PROBLEM DESCRIPTION — Your answer should hold only the lines from the start of the data below through the line with "ACK Media Direct", copied exactly, with pictures left out.

GIVEN DATA —

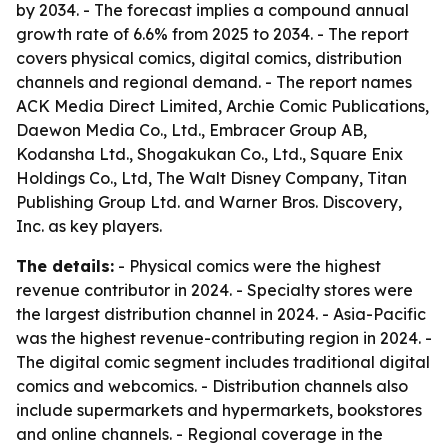
by 2034. - The forecast implies a compound annual
growth rate of 6.6% from 2025 to 2034. - The report
covers physical comics, digital comics, distribution
channels and regional demand. - The report names
ACK Media Direct Limited, Archie Comic Publications,
Daewon Media Co., Ltd., Embracer Group AB,
Kodansha Ltd., Shogakukan Co., Ltd., Square Enix
Holdings Co., Ltd, The Walt Disney Company, Titan
Publishing Group Ltd. and Warner Bros. Discovery,
Inc. as key players.
The details:
- Physical comics were the highest
revenue contributor in 2024. - Specialty stores were
the largest distribution channel in 2024. - Asia-Pacific
was the highest revenue-contributing region in 2024. -
The digital comic segment includes traditional digital
comics and webcomics. - Distribution channels also
include supermarkets and hypermarkets, bookstores
and online channels. - Regional coverage in the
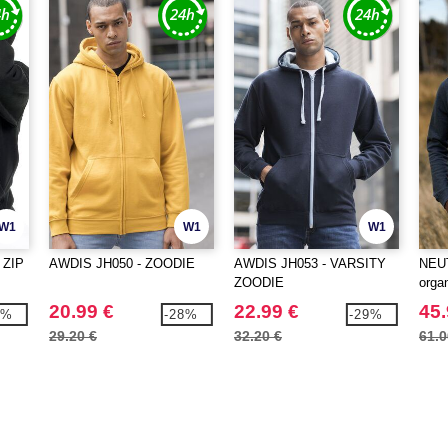
W1
W1
W1
 ZIP
AWDIS JH050 - ZOODIE
AWDIS JH053 - VARSITY
NEUT
ZOODIE
organ
20.99 €
22.99 €
45.
0%
-28%
-29%
29.20 €
32.20 €
61.0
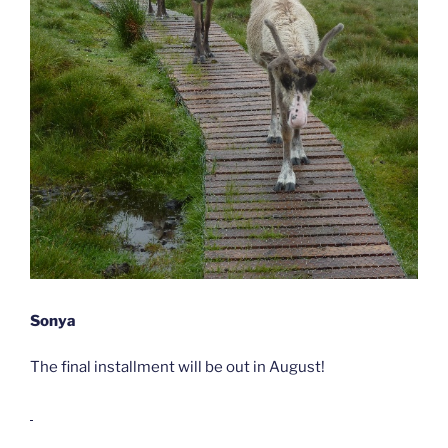
Sonya
The final installment will be out in August!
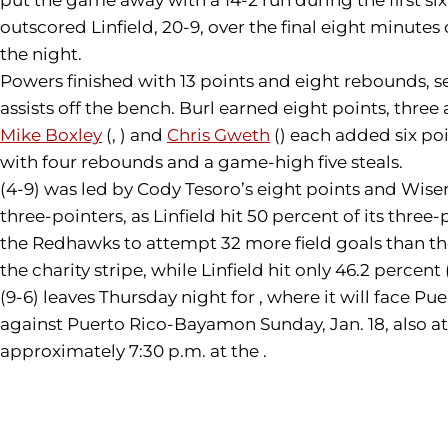
outscored Linfield, 20-9, over the final eight minut
the night.
Powers finished with 13 points and eight rebounds, s
assists off the bench. Burl earned eight points, three 
Mike Boxley
(, ) and
Chris Gweth
() each added six poi
with four rebounds and a game-high five steals.
(4-9) was led by Cody Tesoro’s eight points and Wiser
three-pointers, as Linfield hit 50 percent of its thr
the Redhawks to attempt 32 more field goals than the 
the charity stripe, while Linfield hit only 46.2 percent 
(9-6) leaves Thursday night for , where it will face Pu
against Puerto Rico-Bayamon Sunday, Jan. 18, also at
approximately 7:30 p.m. at the .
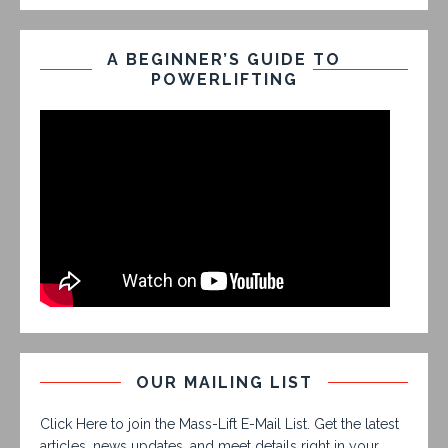
A BEGINNER’S GUIDE TO
POWERLIFTING
OUR MAILING LIST
Click Here to join the Mass-Lift E-Mail List. Get the latest
articles, news updates, and meet details right in your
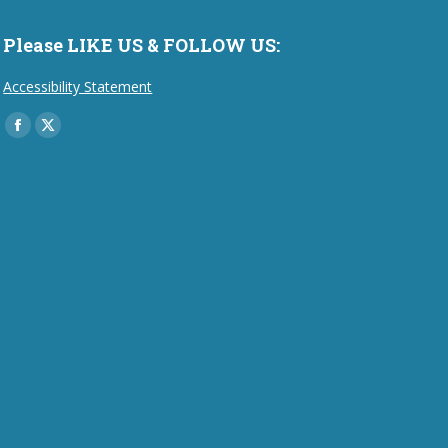
Please LIKE US & FOLLOW US:
Accessibility Statement
Find us on:
Facebook
X
page
page
opens
opens
in
in
new
new
window
window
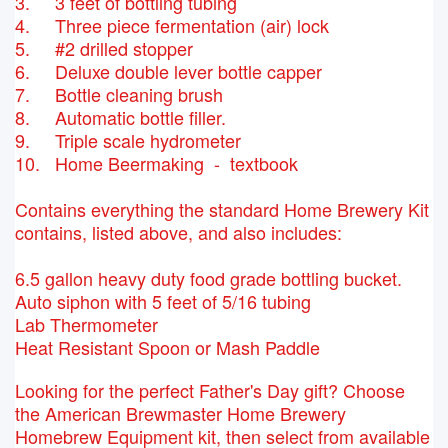
3. 3 feet of bottling tubing
4. Three piece fermentation (air) lock
5. #2 drilled stopper
6. Deluxe double lever bottle capper
7. Bottle cleaning brush
8. Automatic bottle filler.
9. Triple scale hydrometer
10. Home Beermaking - textbook
Contains everything the standard Home Brewery Kit
contains, listed above, and also includes:
6.5 gallon heavy duty food grade bottling bucket.
Auto siphon with 5 feet of 5/16 tubing
Lab Thermometer
Heat Resistant Spoon or Mash Paddle
Looking for the perfect Father's Day gift? Choose
the American Brewmaster Home Brewery
Homebrew Equipment kit, then select from available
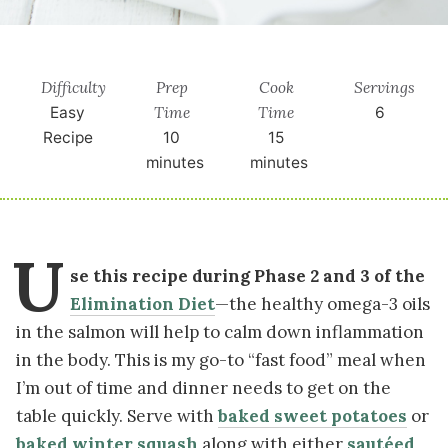
Difficulty
Prep
Cook
Servings
Time
Time
Easy
6
Recipe
10
15
minutes
minutes
U
se this recipe during Phase 2 and 3 of the
Elimination Diet
—the healthy omega-3 oils
in the salmon will help to calm down inflammation
in the body. This is my go-to “fast food” meal when
I’m out of time and dinner needs to get on the
table quickly. Serve with
baked sweet potatoes
or
baked winter squash
along with either
sautéed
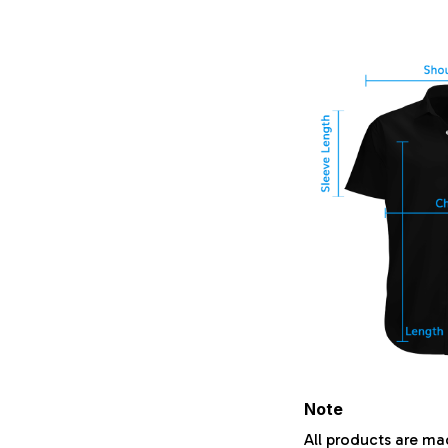
Note
All products are ma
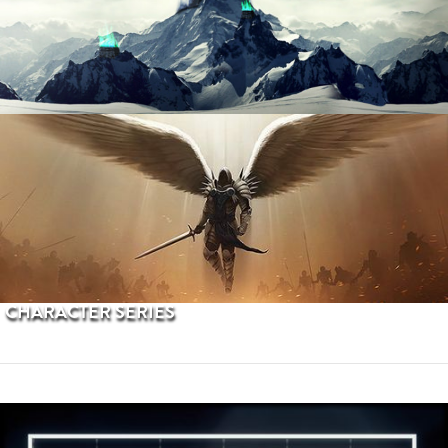
PROCEDURAL TERRAINS
CHARACTER SERIES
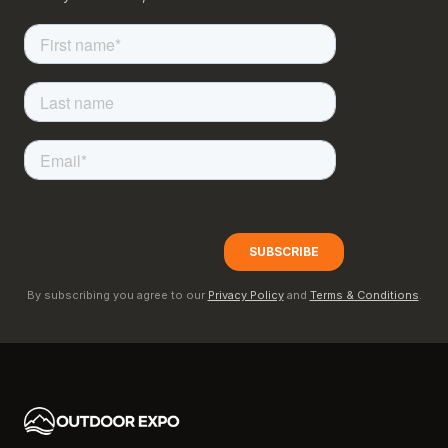
By subscribing you agree to our
Privacy Policy
and
Terms & Conditions
.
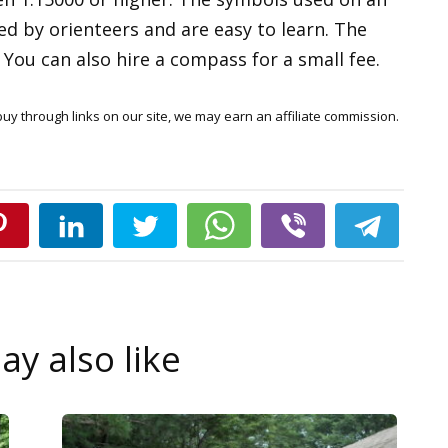
d by orienteers and are easy to learn. The
ou can also hire a compass for a small fee.
y through links on our site, we may earn an affiliate commission.
y also like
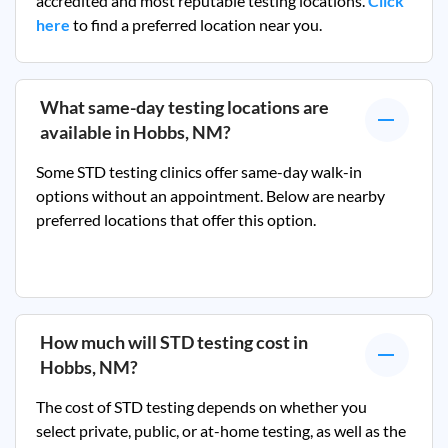
accredited and most reputable testing locations.
Click
here
to find a preferred location near you.
What same-day testing locations are
available in
Hobbs, NM
?
Some STD testing clinics offer same-day walk-in
options without an appointment. Below are nearby
preferred locations that offer this option.
How much will STD testing cost in
Hobbs, NM
?
The cost of STD testing depends on whether you
select private, public, or at-home testing, as well as the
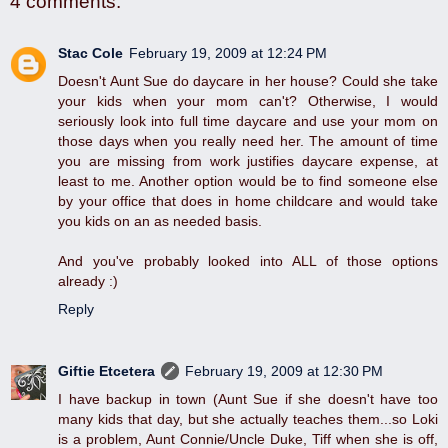
4 comments:
Stac Cole
February 19, 2009 at 12:24 PM
Doesn't Aunt Sue do daycare in her house? Could she take
your kids when your mom can't? Otherwise, I would
seriously look into full time daycare and use your mom on
those days when you really need her. The amount of time
you are missing from work justifies daycare expense, at
least to me. Another option would be to find someone else
by your office that does in home childcare and would take
you kids on an as needed basis.
And you've probably looked into ALL of those options
already :)
Reply
Giftie Etcetera
February 19, 2009 at 12:30 PM
I have backup in town (Aunt Sue if she doesn't have too
many kids that day, but she actually teaches them...so Loki
is a problem, Aunt Connie/Uncle Duke, Tiff when she is off,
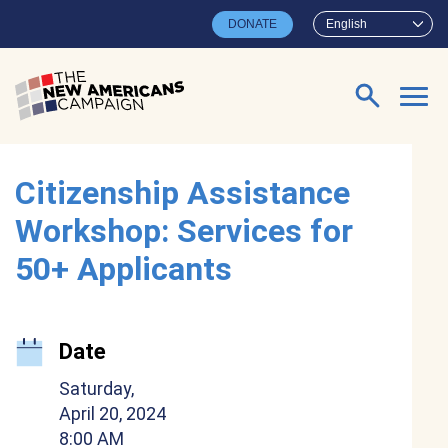
Skip to main content
DONATE
English
Search for:
Citizenship Assistance
Workshop: Services for
50+ Applicants
Date
Saturday,
April 20, 2024
8:00 AM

REPLY TO THE EXERCISE —
by 2034. - The forecast implies a compound annual
growth rate of 6.6% from 2025 to 2034. - The report
covers physical comics, digital comics, distribution
channels and regional demand. - The report names
ACK Media Direct Limited, Archie Comic Publications,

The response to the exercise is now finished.